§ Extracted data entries
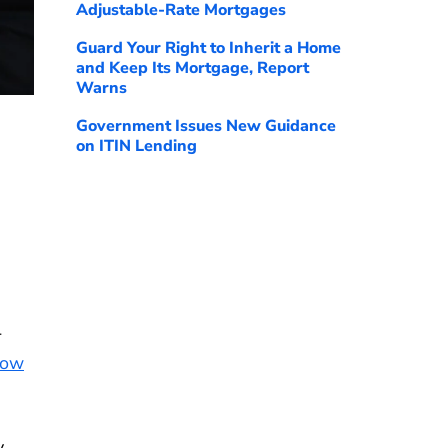
Adjustable-Rate Mortgages
Guard Your Right to Inherit a Home
and Keep Its Mortgage, Report
Warns
Government Issues New Guidance
on ITIN Lending
-
Now
y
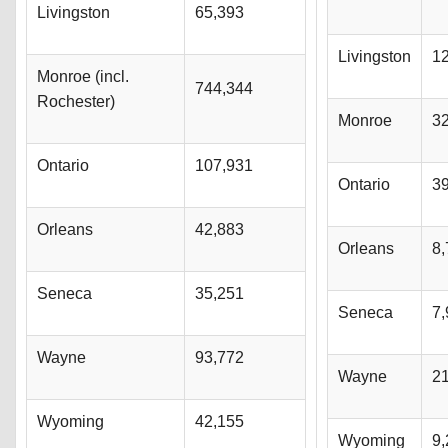
Livingston
65,393
Livingston
1
Monroe (incl.
744,344
Rochester)
Monroe
3
Ontario
107,931
Ontario
3
Orleans
42,883
Orleans
8,
Seneca
35,251
Seneca
7,
Wayne
93,772
Wayne
2
Wyoming
42,155
Wyoming
9,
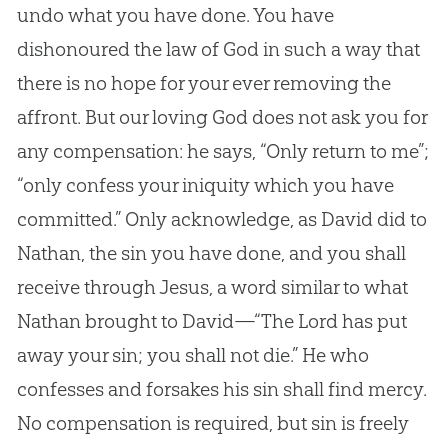
undo what you have done. You have
dishonoured the law of
God
in such a way that
there is no hope for your ever removing the
affront. But our loving
God
does not ask you for
any compensation: he says, “Only return to me”;
“only confess your iniquity which you have
committed.” Only acknowledge, as David did to
Nathan, the
sin
you have done, and you shall
receive through
Jesus
, a word similar to what
Nathan brought to David—“The Lord has put
away your
sin
; you shall not die.” He who
confesses and forsakes his
sin
shall find mercy.
No compensation is required, but
sin
is freely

§ ASSIGNMENT
Going back to the entries above, set down exactly the lines that begin at the one with "David did to" and end at the one with "shall find mercy.", both included, and nothing else.

§ SOLUTION TO THIS TASK
committed.” Only acknowledge, as David did to
Nathan, the
sin
you have done, and you shall
receive through
Jesus
, a word similar to what
Nathan brought to David—“The Lord has put
away your
sin
; you shall not die.” He who
confesses and forsakes his
sin
shall find mercy.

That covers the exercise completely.